Bunun üzerine Göçer, o dönem oğlunun ABD'ye eğitime gittiği, annesinin de Umre'de bulunduğu için yurtdışı görüşmelerinin bulunduğunu savunarak, Kimse Yok Mu Derneğiyle görüşme yapmadığını, sadece dini duygularla 5 lira bağışta bulunduğunu öne sürdü.
Bu arada Duruşma Savcısı Hüseyin Kaya'nın, ByLock görüşmelerinde 5 defa arama yaptığı kişinin kim olduğunu sorduğu Göçer, "Kim olduğunu hatırlamıyorum. Ben ByLock'ta kardeşimden başka FETÖ üyesiyle görüşmedim. Ya da olsa olsa ifadelerimde ismini verdiğim yargı imamı Y. D. olabilir diye düşünüyorum. ByLock'da da 'Ne yazıyorlar?' diye merak ettim. Bir ya da iki kez giriş yaptım. Dini içerikli yazılar vardı. ABD'den hocadan gelen notlar vardı." dedi.
Daha sonra ara kararını açıklayan Ceza Dairesi, diğer sanık Harun Gökdağ'ın savunmasının alınabilmesi için Ankara Ağır Ceza Mahkemesine talimat yazılmasına karar verdi.
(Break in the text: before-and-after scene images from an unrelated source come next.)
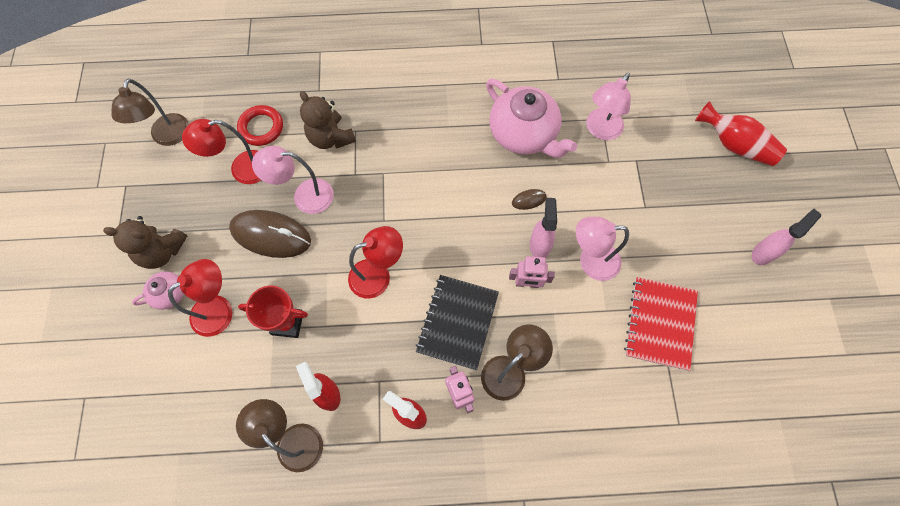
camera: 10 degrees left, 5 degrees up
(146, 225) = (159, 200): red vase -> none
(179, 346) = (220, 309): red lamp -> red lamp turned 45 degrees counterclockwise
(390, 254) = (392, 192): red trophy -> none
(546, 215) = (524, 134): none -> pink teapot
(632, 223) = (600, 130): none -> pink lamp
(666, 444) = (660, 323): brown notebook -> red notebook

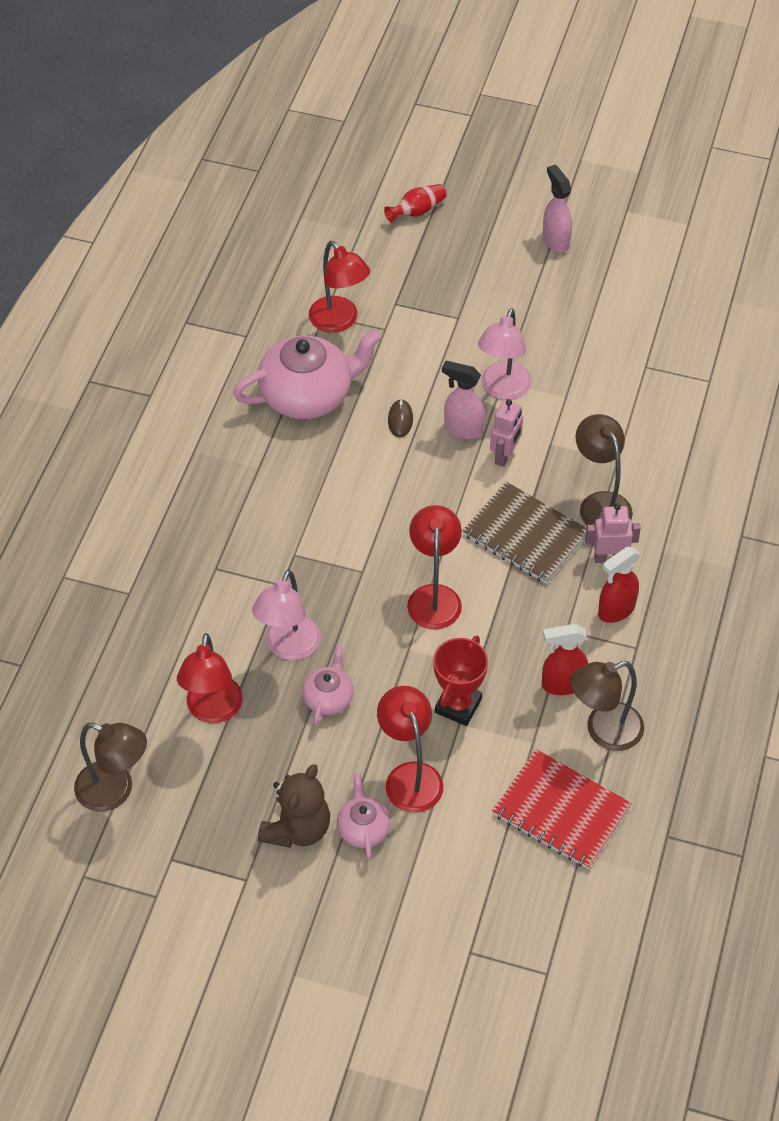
camera: 70 degrees left, 15 degrees down
(261, 128) = (156, 674): red ring -> none
(271, 235) = (328, 698): brown mouse -> pink teapot
(331, 138) = (213, 598): brown teddy bear -> none
(457, 322) = (525, 535): black notebook -> brown notebook
(600, 130) = (339, 321): pink lamp -> red lamp
(660, 323) = (598, 356): red notebook -> red notebook (561, 811)
(734, 145) = (417, 211): red vase -> red vase, size x0.62

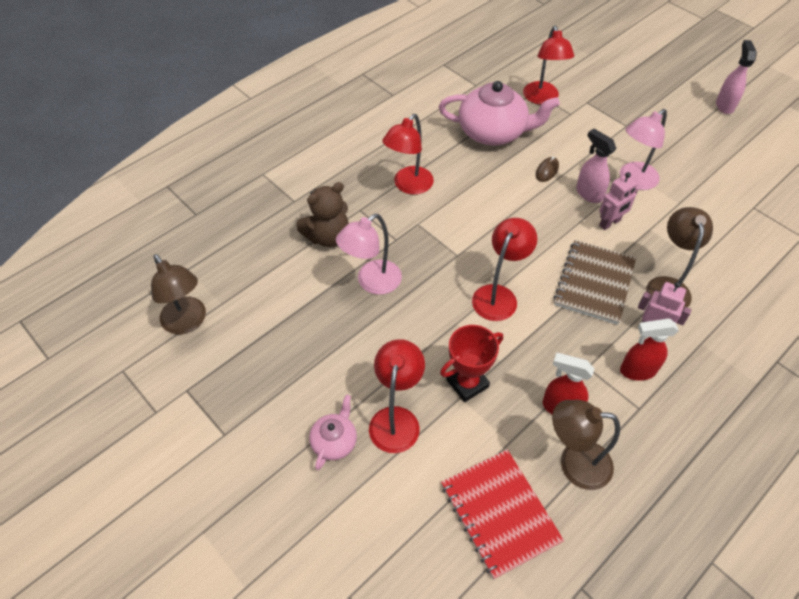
camera: 30 degrees right, 0 degrees up
(213, 710) = (291, 300): red lamp -> red lamp (408, 186)
(297, 829) = (287, 415): brown teddy bear -> brown teddy bear (328, 236)
(328, 698) = (375, 330): pink teapot -> none
(417, 211) = (634, 57): red vase -> none
(525, 535) = (594, 283): brown notebook -> brown notebook turned 45 degrees clockwise

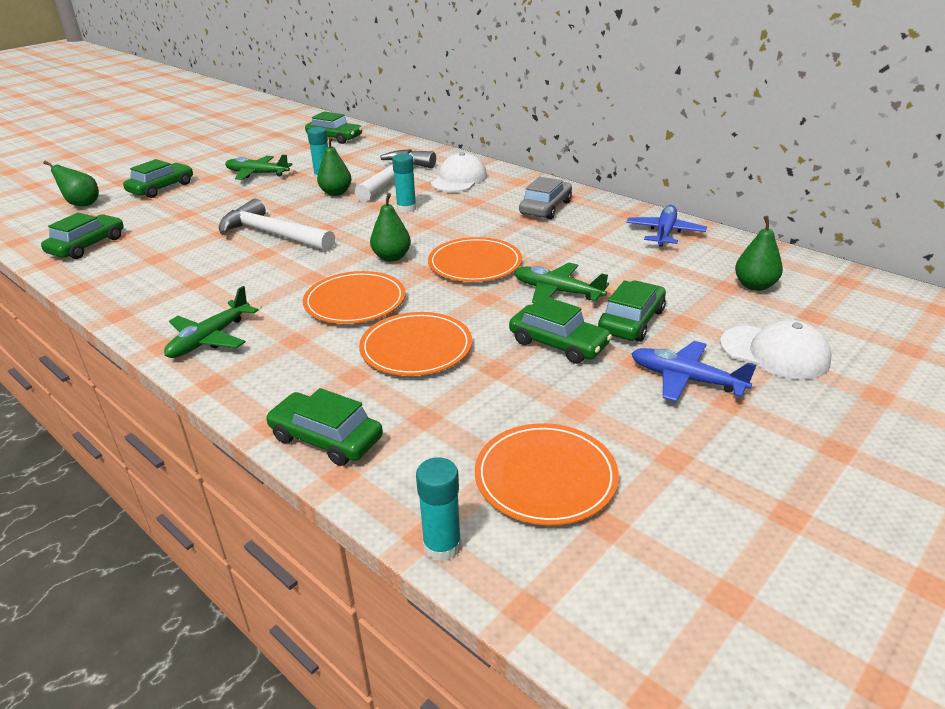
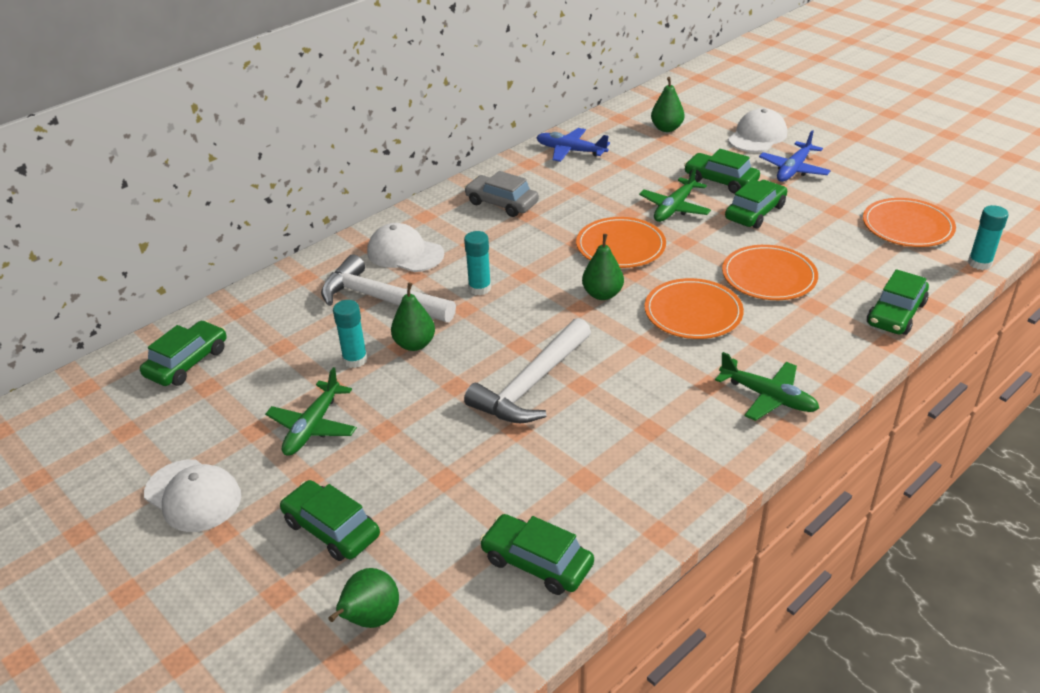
camera: 85 degrees left, 5 degrees up
(212, 154) = (193, 496): none -> white cap

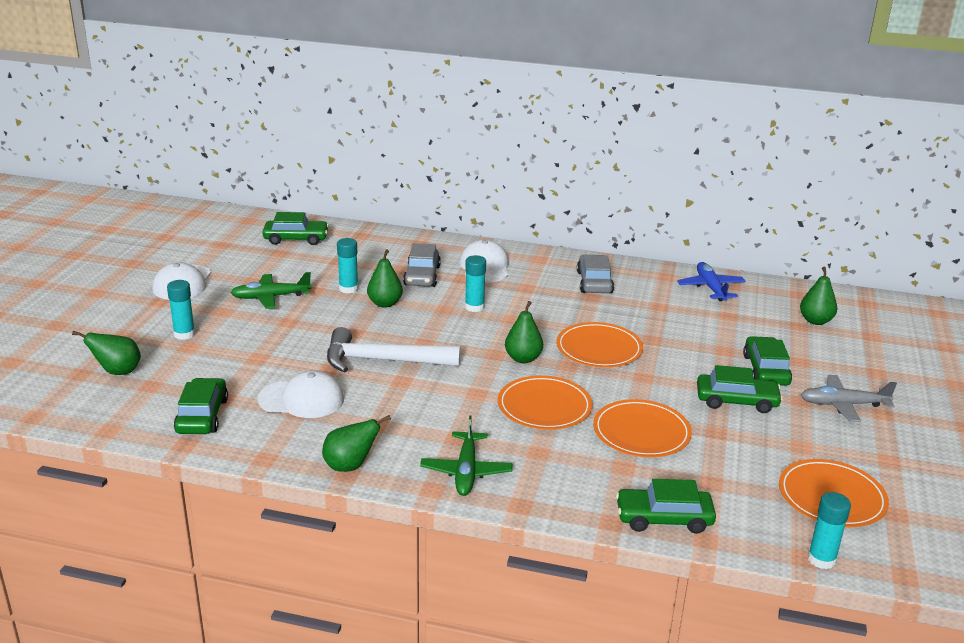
camera: 55 degrees right, 10 degrees down
(331, 529) = (184, 334): green car -> turquoise glue stick
(380, 299) = (422, 276): white hammer -> grey car
(674, 208) = (689, 358): green plane -> none
(713, 471) = (350, 466): none -> green pear
(757, 136) = (875, 370): white cap -> white cap (301, 399)
(794, 169) = (843, 405): blue plane -> grey plane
Ankara Cumhuriyet Başsavcılığından ismi geçen Y.D. hakkında soruşturma yürütülüp yürütülmediğinin sorulmasını kararlaştıran daire, sanık Göçer hakkında bulunan imza atma şeklinde adli kontrol tedbirinin kaldırılmasına, yurt dışı çıkış yasağının da devamına hükmederek, duruşmayı erteledi.
FETÖ'nün darbe girişimine ilişkin yürütülen soruşturmalar kapsamında Ankara Bölge Adliye Mahkemesinde görevliyken meslekten ihraç edilen eski hakimler Mustafa Göçer ve Harun Gökdağ hakkında yürütülen soruşturma dosyası görevsizlik kararıyla İstanbul Bölge Adliye Mahkemesine gönderildi.
İstanbul Bölge Adliye Mahkemesi Cumhuriyet Başsavcılığınca hazırlanan iddianamede, sanıklar Göçer ve Gökdağ'ın "silahlı terör örgütüne üye olmak'' suçundan 7,5 yıldan on beşer yıla kadar hapisle cezalandırılması talep ediliyor.